Start of SUPPLIED INFORMATION

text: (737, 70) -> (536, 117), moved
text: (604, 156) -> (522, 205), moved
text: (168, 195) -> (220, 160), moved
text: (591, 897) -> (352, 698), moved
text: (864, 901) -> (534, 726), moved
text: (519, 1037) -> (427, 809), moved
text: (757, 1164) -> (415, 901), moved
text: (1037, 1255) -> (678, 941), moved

End of SUPPLIED INFORMATION
Start of SUPPLIED INFORMATION

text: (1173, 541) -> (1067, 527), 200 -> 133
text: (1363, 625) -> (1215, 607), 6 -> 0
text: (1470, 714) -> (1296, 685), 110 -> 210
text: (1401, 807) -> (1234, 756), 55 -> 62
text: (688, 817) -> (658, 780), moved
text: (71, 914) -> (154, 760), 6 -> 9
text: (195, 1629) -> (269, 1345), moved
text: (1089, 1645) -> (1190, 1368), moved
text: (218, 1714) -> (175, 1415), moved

End of SUPPLIED INFORMATION

#### REQUIRED ACTION
The line above containing "text: (195, 1629) -> (269, 1345), moved", the line containing "text: (218, 1714) -> (175, 1415), moved", and every line between them are to be transcribed exactly; no other line is wanted.

#### ANSWER
text: (195, 1629) -> (269, 1345), moved
text: (1089, 1645) -> (1190, 1368), moved
text: (218, 1714) -> (175, 1415), moved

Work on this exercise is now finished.